Extract provided:
African countries issued a record $27.1 billion in 2018 alone, according to analysts at Renaissance Capital (RenCap). In 2019, three countries—Egypt, Ghana and Benin—have already issued $7.6 billion. More are expected from South Africa, Kenya, Angola, Egypt (again) and Nigeria but RenCap estimates the total will come in closer to $17.6 billion this year. In 2010, just 10 African countries had issued eurobonds. Now, 21 have, with more likely to join the club.

All of this might sound worrying but analysts at the Brookings Institution say we shouldn’t be alarmed at the size of the debt and insist another systemic sovereign debt crisis is not imminent. The average total debt-to-GDP ratio for African countries today is low at 53% compared with 90% during the worst excesses of the 1980s and 1990s. What Brookings does find “unsettling”: the rapid rate of increase in debt, rising debt servicing costs and the nature of the debt structure relative to the “highly indebted nations” years.

African debt has been rising again because of range of factors, from after-effects of the global financial crisis and the commodity pricing slowdown to low domestic savings rates and infrastructure investment promises made by democratically elected governments. Low interest rates in the US and other advanced economies has also meant more investors have been attracted to frontier markets like those in Africa.

At some point you might be expecting some experienced investors rolling out the old saw, “This time it’s different.” And it is different, but that doesn’t make it necessarily better.

Debt levels aren’t the problem. Brookings predicts debt-ratio levels falling to 47% by 2023. But one of the concerns has been short-term maturities of 5 to 10 years for the early eurobonds, which don’t often match the timespans of infrastructure projects they were to fund. More recently there have been more 30-year bonds, an improvement that adds flexibility.

Debt-service costs and repayment risks are the bigger looming issues.

“Many of the 21 eurobond issuing countries are borrowing like middle-income countries,” RenCap’s Gregory Smith says,”but are not yet collecting revenue like one.”

Servicing costs doubled to 10% in 2017 from 5% in 2012 and RenCap is worried about a large spike of $12 billion in repayments due in 2024—mostly from smaller oil-importing countries. If the global economy is bad shape in 2024, it won’t be easy to roll over debt.

Data under study:
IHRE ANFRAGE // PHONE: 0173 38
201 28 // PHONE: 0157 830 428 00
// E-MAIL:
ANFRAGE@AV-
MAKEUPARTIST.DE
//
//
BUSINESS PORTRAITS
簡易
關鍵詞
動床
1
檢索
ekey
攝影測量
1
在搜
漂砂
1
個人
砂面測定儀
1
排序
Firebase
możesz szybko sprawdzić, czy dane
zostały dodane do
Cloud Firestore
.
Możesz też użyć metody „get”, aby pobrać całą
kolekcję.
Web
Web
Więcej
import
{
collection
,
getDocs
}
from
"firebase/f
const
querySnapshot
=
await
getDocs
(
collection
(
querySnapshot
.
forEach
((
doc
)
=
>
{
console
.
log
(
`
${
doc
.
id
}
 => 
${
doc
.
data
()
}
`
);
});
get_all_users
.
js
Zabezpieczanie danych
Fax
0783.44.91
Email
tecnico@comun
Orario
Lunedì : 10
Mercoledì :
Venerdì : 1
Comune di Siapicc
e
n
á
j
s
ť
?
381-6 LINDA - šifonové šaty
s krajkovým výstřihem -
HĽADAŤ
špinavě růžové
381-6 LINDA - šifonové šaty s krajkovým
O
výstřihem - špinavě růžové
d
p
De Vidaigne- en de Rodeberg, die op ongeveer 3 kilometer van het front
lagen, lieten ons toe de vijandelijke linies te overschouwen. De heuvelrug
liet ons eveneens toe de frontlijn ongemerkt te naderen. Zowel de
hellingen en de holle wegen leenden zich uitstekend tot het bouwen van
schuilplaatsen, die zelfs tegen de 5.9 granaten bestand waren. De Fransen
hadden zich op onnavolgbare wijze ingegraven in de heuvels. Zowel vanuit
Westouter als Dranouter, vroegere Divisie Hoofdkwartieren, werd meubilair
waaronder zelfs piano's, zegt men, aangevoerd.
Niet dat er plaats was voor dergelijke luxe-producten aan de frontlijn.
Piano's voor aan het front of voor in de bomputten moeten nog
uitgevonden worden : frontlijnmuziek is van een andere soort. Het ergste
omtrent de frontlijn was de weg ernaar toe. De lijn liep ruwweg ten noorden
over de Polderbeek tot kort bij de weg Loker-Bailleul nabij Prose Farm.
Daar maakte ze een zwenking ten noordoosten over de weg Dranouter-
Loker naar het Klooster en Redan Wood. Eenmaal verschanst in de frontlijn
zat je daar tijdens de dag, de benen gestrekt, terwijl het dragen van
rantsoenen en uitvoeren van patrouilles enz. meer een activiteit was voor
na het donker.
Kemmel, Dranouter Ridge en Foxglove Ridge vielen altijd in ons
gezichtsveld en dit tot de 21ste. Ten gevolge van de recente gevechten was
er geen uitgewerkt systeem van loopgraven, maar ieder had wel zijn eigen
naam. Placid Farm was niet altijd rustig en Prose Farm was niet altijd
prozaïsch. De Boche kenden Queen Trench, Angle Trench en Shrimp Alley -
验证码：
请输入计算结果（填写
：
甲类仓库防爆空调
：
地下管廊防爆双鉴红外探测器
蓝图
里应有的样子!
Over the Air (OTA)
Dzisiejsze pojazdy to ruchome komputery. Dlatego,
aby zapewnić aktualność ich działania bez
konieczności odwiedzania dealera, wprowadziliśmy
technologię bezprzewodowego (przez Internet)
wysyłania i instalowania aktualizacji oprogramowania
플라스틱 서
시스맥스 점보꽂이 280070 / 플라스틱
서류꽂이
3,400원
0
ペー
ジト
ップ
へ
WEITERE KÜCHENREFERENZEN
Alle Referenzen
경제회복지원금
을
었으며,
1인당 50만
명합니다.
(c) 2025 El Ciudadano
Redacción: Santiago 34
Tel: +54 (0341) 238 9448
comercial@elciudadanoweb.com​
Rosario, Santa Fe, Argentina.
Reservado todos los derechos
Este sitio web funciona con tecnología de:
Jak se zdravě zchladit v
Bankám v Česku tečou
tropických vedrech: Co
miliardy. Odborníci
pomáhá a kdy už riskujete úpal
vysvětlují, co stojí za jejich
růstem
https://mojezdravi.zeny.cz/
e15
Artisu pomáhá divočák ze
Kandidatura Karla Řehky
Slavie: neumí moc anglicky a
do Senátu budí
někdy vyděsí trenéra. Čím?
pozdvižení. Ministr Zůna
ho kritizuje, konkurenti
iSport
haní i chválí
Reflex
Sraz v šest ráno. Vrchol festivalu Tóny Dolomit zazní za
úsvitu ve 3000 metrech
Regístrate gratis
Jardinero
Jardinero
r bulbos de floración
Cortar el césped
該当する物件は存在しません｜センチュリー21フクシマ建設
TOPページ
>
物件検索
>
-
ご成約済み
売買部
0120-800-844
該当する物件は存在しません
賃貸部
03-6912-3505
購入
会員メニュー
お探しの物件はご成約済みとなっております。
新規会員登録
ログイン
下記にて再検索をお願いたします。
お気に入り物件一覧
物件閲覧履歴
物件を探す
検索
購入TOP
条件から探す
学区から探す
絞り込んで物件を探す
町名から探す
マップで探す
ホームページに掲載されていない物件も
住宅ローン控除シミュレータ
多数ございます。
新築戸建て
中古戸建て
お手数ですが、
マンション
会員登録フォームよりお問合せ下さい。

Tasks to complete:
1 > In the article on African debt, what was the average total debt-to-GDP ratio for African countries during the worst excesses of the 1980s and 1990s?
2 > Extract every line of the rows that contains the word "růžové". Case counts.

Task-by-task outputs:
1 > 90%

2 >
špinavě růžové
výstřihem - špinavě růžové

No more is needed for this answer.